The question of whip

As for the recognition of Sunil Prabhu, who was originally appointed as the Chief Whip by the Shiv Sena, experts
have opined that Mr. Narwekar must disqualify the 16 MLAs who violated the whip issued by Mr. Prabhu.

P.D.T. Achary, former Secretary-General of the Lok Sabha, said, “The Speaker has no other option except to
disqualify the MLAs from the Shinde faction. Because the Supreme Court has said that the whip can be issued by
the political party, i.e. party headed by Uddhav Thackeray. This means the Shinde faction which defied the whip, is
naturally liable to be disqualified.”

Nikhil Wagle, political analyst, said, “The Supreme Court has said the selection of the whip is illegal, then the entire
process is illegal, so the Speaker doesn’t have much option.
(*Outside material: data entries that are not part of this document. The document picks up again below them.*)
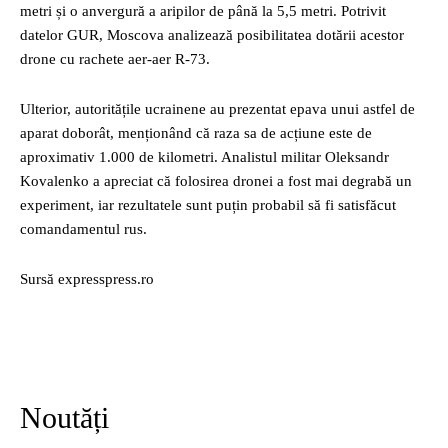
metri și o anvergură a aripilor de până la 5,5 metri. Potrivit
datelor GUR, Moscova analizează posibilitatea dotării acestor
drone cu rachete aer-aer R-73.
Ulterior, autoritățile ucrainene au prezentat epava unui astfel de
aparat doborât, menționând că raza sa de acțiune este de
aproximativ 1.000 de kilometri. Analistul militar Oleksandr
Kovalenko a apreciat că folosirea dronei a fost mai degrabă un
experiment, iar rezultatele sunt puțin probabil să fi satisfăcut
comandamentul rus.
Sursă expresspress.ro
Noutăți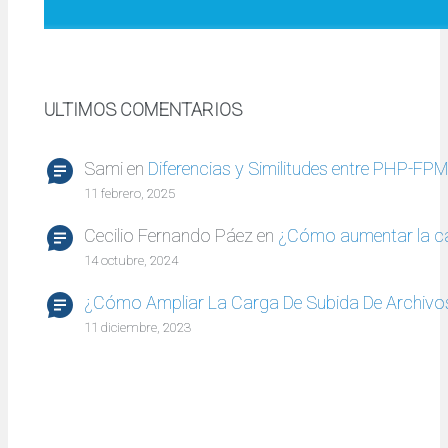
ULTIMOS COMENTARIOS
Sami
en
Diferencias y Similitudes entre PHP-FP
11 febrero, 2025
Cecilio Fernando Páez
en
¿Cómo aumentar la c
14 octubre, 2024
¿Cómo Ampliar La Carga De Subida De Archivo
11 diciembre, 2023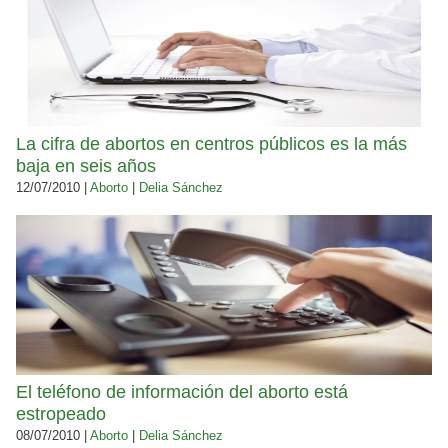
La cifra de abortos en centros públicos es la más
baja en seis años
12/07/2010 |
Aborto
|
Delia Sánchez
El teléfono de información del aborto está
estropeado
08/07/2010 |
Aborto
|
Delia Sánchez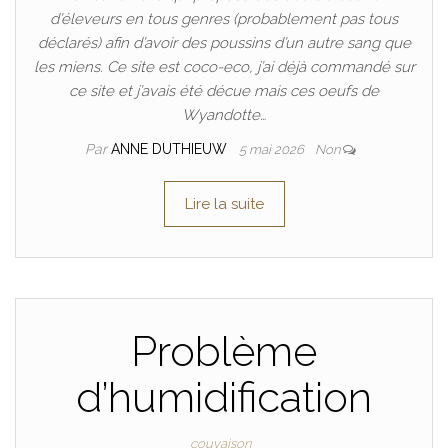
d’éleveurs en tous genres (probablement pas tous
déclarés) afin d’avoir des poussins d’un autre sang que
les miens. Ce site est coco-eco, j’ai déjà commandé sur
ce site et j’avais été décue mais ces oeufs de
Wyandotte…
Par
ANNE DUTHIEUW
5 mai 2026
Non
Lire la suite
Problème
d’humidification
couvaison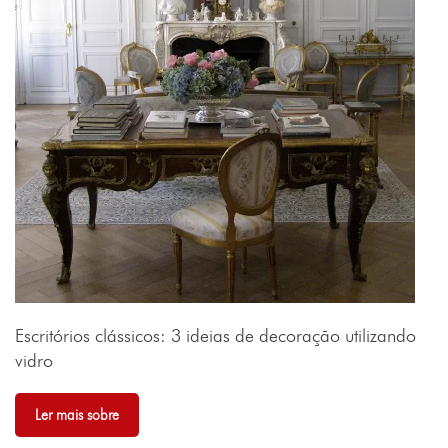
Escritórios clássicos: 3 ideias de decoração utilizando
vidro
Ler mais sobre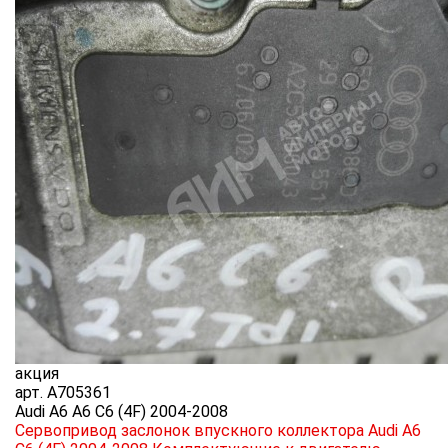
акция
арт.
A705361
Audi A6 A6 C6 (4F) 2004-2008
Сервопривод заслонок впускного коллектора Audi A6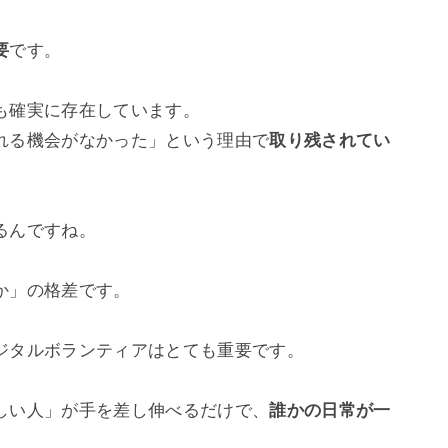
要
です。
But Mr. Narwekar is openly partial, so I think he will
delay the process.”

Referral to a larger Bench of seven judges

The court further referred to a larger Bench of seven judges the question of whether a Speaker facing removal could
decide disqualification petitions against MLAs under the Tenth Schedule.

The Rebia judgment had held that a Speaker who was himself under a cloud should not hear and decide
disqualification petitions of legislators under the anti-defection law until his own name was cleared.

“It is a caution to the Speaker and ultimately it is for the Speaker to take a call whether there is frontal assault on
his continuance or whether he would like to go ahead with the hearing of the disqualification petition,” Chief Justice
Chandrachud had observed.

Second, the Constitution Bench had wondered whether MLAs facing disqualification for causing a ‘split’ in the party,
and unsettling the ruling government, could be allowed to benefit from a subsequent floor test.

Allowing an MP or an MLA who is facing disqualification under the anti-defection law to participate in a floor test
caused by his own doings will defeat the very purpose of the Tenth Schedule, Chief Justice Chandrachud had
observed.

“Allowing such MLAs to attend a trust vote would amount to legitimising a constitutional sin… One the one hand,
you have the Tenth Schedule, which is to prevent the constitutional sin of defection. On the other, you say
somebody who defects, causes a split within the party, is liable to be disqualified… At the same time, you say that
even if that person is liable to be disqualified, in the meantime, he can participate in the trust vote in the House…”
Chief Justice Chandrachud had asked senior advocate Neeraj Kishan Kaul, who appeared for the Shinde group.